_Tasks for this exercise_
[a] In the command-bus README, what does the logging decorator (LoggingCommandBus) log?
[b] Reproduce the command-bus README word for word from "The CommandHandlers for" up to and including "execution) of CommandHandlers.".

=== Passage shown ===

/command-bus

Java implementation of the Command-Bus pattern for Spring and CDI

Primary LanguageJavaMIT LicenseMIT

command-bus

Build Status Quality Gates Coverage Technical Debt

CDI/Spring enabled Java Command-Bus

Table of contents

Concepts

  • Command - Marker Interface
  • CommandHandler - One Implementation per Command. Provides handle(CommandImplementation) Method.
  • CommandBus - Finds and calls the CommandHandler for each Command.
  • CommandBus can be decorated, in order to implement cross-cutting concerns, such as logging, transaction handling, validation, autorization, metrics etc.

Usage

Add the latest stable version of command-bus to the dependency management tool of your choice. You can also get snapshot versions from our snapshot repository (for the most recent commit on develop branch). To do so, add the following repo to your pom.xml or settings.xml:

<repository>
    <id>snapshots-repo</id>
    <url>https://oss.sonatype.org/content/repositories/snapshots</url>
    <releases><enabled>false</enabled></releases>
    <snapshots><enabled>true</enabled></snapshots>
</repository>

There are different versions of command-bus for either CDI or spring.

Dependency for CDI

<dependency>
    <groupId>com.cloudogu.cb</groupId>
    <artifactId>command-bus-cdi</artifactId>
    <version>1.0.1</version>
</dependency>

Maven Central

Dependency for Spring

<dependency>
    <groupId>com.cloudogu.cb</groupId>
    <artifactId>command-bus-spring</artifactId>
    <version>1.0.1</version>
</dependency>

Maven Central

API

  • Bootstrapping
    • CDI: Having the command-bus-cdi dependency on the classpath triggers the CDI extension
    • Spring: All CommandHandlers must be within the application context (e.g. @Component in spring boot)
  • Implement your Commands and the logic in appropriate CommandHandlers.
  • You can now just inject the CommandBus and pass your Commands to its execute() method. It will automatically pass it to the appropriate handler.
  • Examples:
  • If you want to decorate your command bus (for logging, metrics, etc.), a factory/producer for the CommandBus is the central place where decorators can be instantiated. It brings together your CommandBus (e.g. CDICommandBus, SpringCommandBus) with decorators (see bellow). Example CommandBusFactorys:

Internals

The CommandHandlers for CDI and Spring both use a Registry (CDI / Spring) to store Commands and CommandHandlers. Difference:

  • CDI: The CDIExtension finds all Commands and CommandHandlers and puts them on the Registry.
  • Spring: The Registry itself gets all Commands and CommandHandlers from the application context.

Command Bus Decorators

First example is the logging decorator (LoggingCommandBus) that logs entering and leaving (including time of execution) of CommandHandlers.

Prometheus metric decorators

The Command Bus provides two Prometheus metrics decorators. More information on Prometheus can be found on the project's website. In order to use them, make sure to provide the io.prometheus:simpleclient dependency on the classpath.

=== Record extracts ===

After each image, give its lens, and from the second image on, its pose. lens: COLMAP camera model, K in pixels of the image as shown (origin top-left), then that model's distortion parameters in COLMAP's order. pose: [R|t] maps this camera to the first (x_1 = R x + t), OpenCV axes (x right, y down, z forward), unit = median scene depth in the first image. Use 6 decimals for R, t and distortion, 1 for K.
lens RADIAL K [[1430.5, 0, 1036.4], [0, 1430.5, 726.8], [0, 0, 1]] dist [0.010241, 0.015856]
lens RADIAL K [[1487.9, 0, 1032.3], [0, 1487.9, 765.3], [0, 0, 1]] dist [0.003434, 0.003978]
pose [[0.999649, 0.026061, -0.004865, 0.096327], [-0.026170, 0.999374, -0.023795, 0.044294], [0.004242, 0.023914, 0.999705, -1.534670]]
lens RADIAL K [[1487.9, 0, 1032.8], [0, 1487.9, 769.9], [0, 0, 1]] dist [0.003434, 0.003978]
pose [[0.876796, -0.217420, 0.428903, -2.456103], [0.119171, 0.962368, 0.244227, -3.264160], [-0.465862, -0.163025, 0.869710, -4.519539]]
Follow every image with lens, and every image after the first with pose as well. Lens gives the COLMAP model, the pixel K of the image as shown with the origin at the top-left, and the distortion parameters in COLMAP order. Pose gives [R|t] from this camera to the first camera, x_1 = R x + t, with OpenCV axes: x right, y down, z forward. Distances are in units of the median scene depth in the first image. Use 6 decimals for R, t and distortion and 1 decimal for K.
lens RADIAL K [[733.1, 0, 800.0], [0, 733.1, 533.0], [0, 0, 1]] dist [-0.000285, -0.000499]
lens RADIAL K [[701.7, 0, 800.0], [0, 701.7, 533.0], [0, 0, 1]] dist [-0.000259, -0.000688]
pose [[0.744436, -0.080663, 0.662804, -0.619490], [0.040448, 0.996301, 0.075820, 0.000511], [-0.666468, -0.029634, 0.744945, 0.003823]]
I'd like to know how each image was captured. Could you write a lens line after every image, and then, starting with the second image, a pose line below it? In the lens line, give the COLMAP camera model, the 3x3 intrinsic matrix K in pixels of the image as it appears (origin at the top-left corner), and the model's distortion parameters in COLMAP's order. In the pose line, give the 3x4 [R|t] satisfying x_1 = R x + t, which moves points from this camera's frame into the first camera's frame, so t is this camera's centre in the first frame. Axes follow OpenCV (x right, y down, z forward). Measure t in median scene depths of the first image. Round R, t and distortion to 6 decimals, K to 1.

===

_Responses to the tasks_
[a] It logs entering and leaving of CommandHandlers, including time of execution.

[b]
The CommandHandlers for CDI and Spring both use a Registry (CDI / Spring) to store Commands and CommandHandlers. Difference:

  • CDI: The CDIExtension finds all Commands and CommandHandlers and puts them on the Registry.
  • Spring: The Registry itself gets all Commands and CommandHandlers from the application context.

Command Bus Decorators

First example is the logging decorator (LoggingCommandBus) that logs entering and leaving (including time of execution) of CommandHandlers.